To quote the ScummVM wiki:
There are no real SCI0 translations. This is because this interpreter does not cover special characters like accent grave, accent egu, umlaut, etc. The SCI0 games that are translated are converted to the hybrid SCI01.
Well, they say that SCI0 translation don't exist, for Sierra's original interpreter; but it doesn't mean that it's not possible to create SCI0 translation, with modified interpreter (i.e.

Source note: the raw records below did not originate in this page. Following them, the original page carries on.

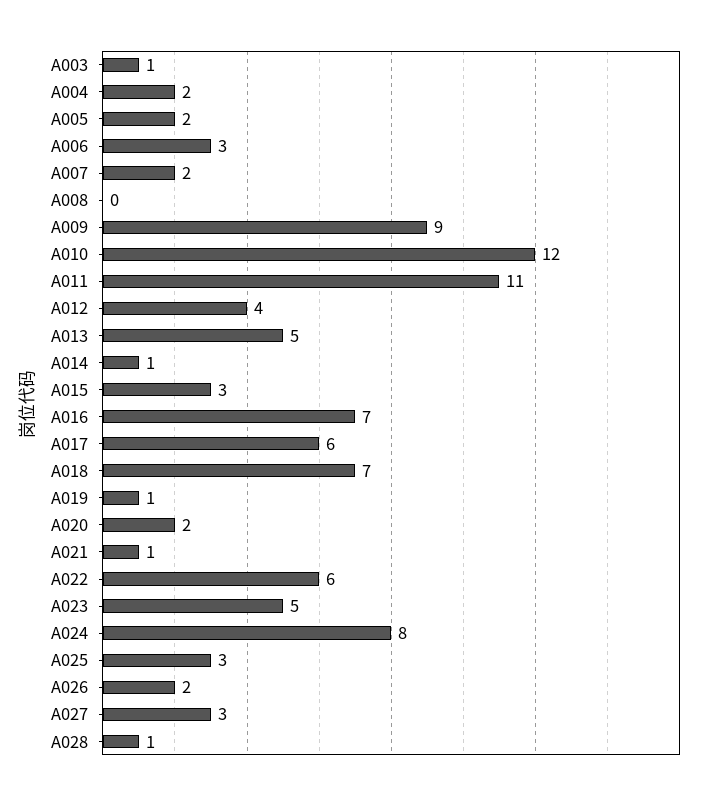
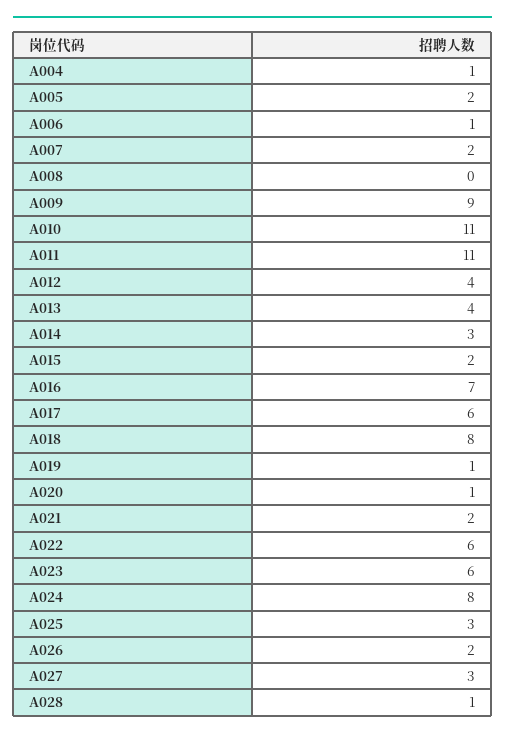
  {
-   "A003": 1,
-   "A004": 2,
+   "A004": 1,
    "A005": 2,
-   "A006": 3,
+   "A006": 1,
    "A007": 2,
    "A008": 0,
    "A009": 9,
-   "A010": 12,
+   "A010": 11,
    "A011": 11,
    "A012": 4,
-   "A013": 5,
+   "A013": 4,
-   "A014": 1,
+   "A014": 3,
-   "A015": 3,
+   "A015": 2,
    "A016": 7,
    "A017": 6,
-   "A018": 7,
+   "A018": 8,
    "A019": 1,
-   "A020": 2,
+   "A020": 1,
-   "A021": 1,
+   "A021": 2,
    "A022": 6,
-   "A023": 5,
+   "A023": 6,
    "A024": 8,
    "A025": 3,
    "A026": 2,
    "A027": 3,
    "A028": 1
  }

ScummVM with little changes).
On the subject of using vocab.900 from QFG2: that's an SCI01 game, while SQ3 is SCI0. So compatibility issues would be expected in that case.
Why is so?
Looking in ScummVM code (
https://github.com/scummvm/scummvm/blob/master/engines/sci/parser/vocabulary.cpp) the only difference between SCI0 and SCI01 is in the loading from file phase (lines 143-164) - the difference between using bit 8 to signal string end (SCI0) and using regular C-style '\0' char to signal string end (SCI01).

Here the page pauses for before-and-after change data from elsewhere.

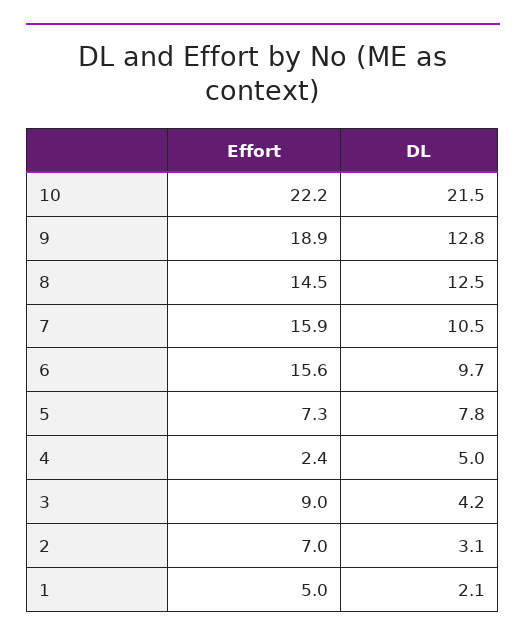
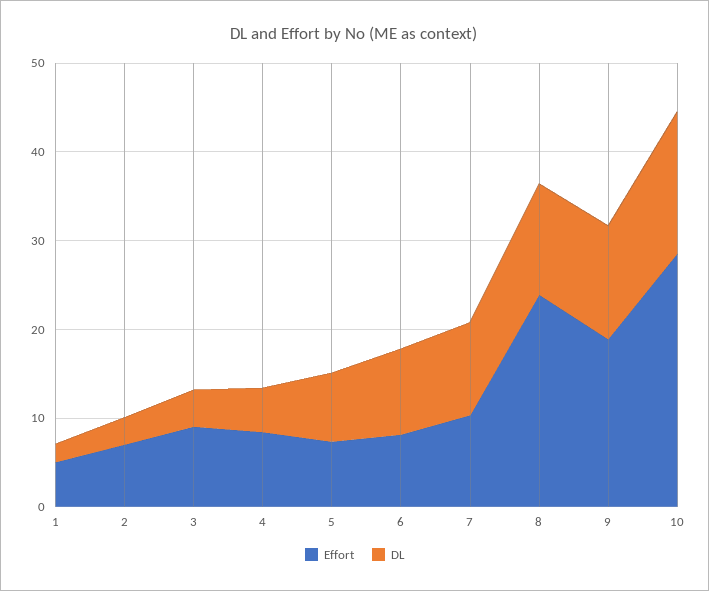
  {
    "Effort": {
-     "10": 22.2,
+     "10": 28,
      "9": 18.9,
-     "8": 14.5,
+     "8": 24,
-     "7": 15.9,
+     "7": 10,
-     "6": 15.6,
+     "6": 8,
      "5": 7.3,
-     "4": 2.4,
+     "4": 8,
      "3": 9,
      "2": 7,
      "1": 5
    },
    "DL": {
-     "10": 21.5,
+     "10": 16,
      "9": 12.8,
      "8": 12.5,
      "7": 10.5,
      "6": 9.7,
      "5": 7.8,
      "4": 5,
      "3": 4.2,
      "2": 3.1,
      "1": 2.1
    }
  }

Once the internal words dictionary has been populated, there is no further difference.
Indeed, the problem with QfG2 is that the words are belonging to different groups, and it's a lot of work to change them to match SQ3 groups.
(I have also checked Sierra's German SQ3, but its vocab groups look more like QFG2's, so, no help here)

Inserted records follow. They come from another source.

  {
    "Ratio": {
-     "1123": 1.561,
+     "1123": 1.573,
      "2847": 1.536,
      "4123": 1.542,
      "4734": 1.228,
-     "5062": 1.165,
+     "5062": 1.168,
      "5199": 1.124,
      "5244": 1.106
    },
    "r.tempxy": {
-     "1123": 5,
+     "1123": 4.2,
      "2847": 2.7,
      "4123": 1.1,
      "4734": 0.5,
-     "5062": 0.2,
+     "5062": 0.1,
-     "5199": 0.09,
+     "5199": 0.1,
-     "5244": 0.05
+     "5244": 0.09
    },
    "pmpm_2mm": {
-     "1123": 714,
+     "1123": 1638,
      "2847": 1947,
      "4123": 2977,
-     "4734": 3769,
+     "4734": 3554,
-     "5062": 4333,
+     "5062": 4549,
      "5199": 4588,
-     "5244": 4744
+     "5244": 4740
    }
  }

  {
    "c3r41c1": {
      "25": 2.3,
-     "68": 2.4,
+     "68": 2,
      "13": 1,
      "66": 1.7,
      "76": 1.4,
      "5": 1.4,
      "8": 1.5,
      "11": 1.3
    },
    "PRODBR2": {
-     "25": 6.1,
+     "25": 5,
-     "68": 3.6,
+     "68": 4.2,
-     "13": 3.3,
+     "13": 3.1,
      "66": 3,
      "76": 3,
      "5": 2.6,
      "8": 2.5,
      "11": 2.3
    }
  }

Therefore, I think that it makes perfect sense to just convert original SQ3 vocab to SCI01 format, and use it with ScummVM.
I can write such a tool, but if something already exists - it will save me re-inventing the wheel...
If there isn't such a tool, I need a little help here ;-)
SCI0 vocab is documented at
http://sciwiki.sierrahelp.com//index.php?title=SCI_Specifications:_Chapter_6_-_SCI_in_action#Vocabulary_file_formatsI can see the difference between it and SCI01 at ScummVM code.
But ScummVM ignores the initial pointer section.
Is there some documentation for that? (I want to make sure that my vocab will be loadable by SCICompanion/SCIStudio)
EDIT
===
It's working
Pasting here the Python code, it might help someone in the future:
# Sierra's SCI vocab format has "old" version (used by vocab.0) - with 7 bits ascii
# and 8th bit used for string end
# while "new" version (used by vocab.900) has 8 bits ascii
#
# for Hebrew translation, we need the vocab to be in the newer version
import pathlib
INPUT_FILE = r"C:\Zvika\Games\sq3ega.hebrew\sq3ega\vocab.000.orig"
OUTPUT_FILE1 = r"D:\ZVIKA\Sierra\Quest for Glory 2\VOCAB.900"
OUTPUT_FILE2 = r"C:\Zvika\Games\sq3ega.hebrew\sq3ega\VOCAB.000"
in_vocab = list(pathlib.Path(INPUT_FILE).read_bytes())
out_vocab = in_vocab[0:2] # vocab signature
# vocab.900 starts with 255 16-bit pointers
# they aren't interesting...
out_vocab.extend([0] * (256*2))
bytes_until_word_text = 0
for idx, val in enumerate(in_vocab[(26*2):]):
if bytes_until_word_text == 0:
if val < 0x80:
out_vocab.append(val)
else:
out_vocab.append(val - 0x80)
out_vocab.append(0)
bytes_until_word_text = 3
else:
out_vocab.append(val)
bytes_until_word_text -= 1
with open(OUTPUT_FILE1, "wb") as out_file:
out_file.write(bytes(out_vocab))
with open(OUTPUT_FILE2, "wb") as out_file:
out_file.write(bytes(out_vocab))
Just to be detailed, you need to modify that vocab.900 in QFG2 dir with SCICompanion, export patch, rename it to vocab.000, and save in SQ3 dir.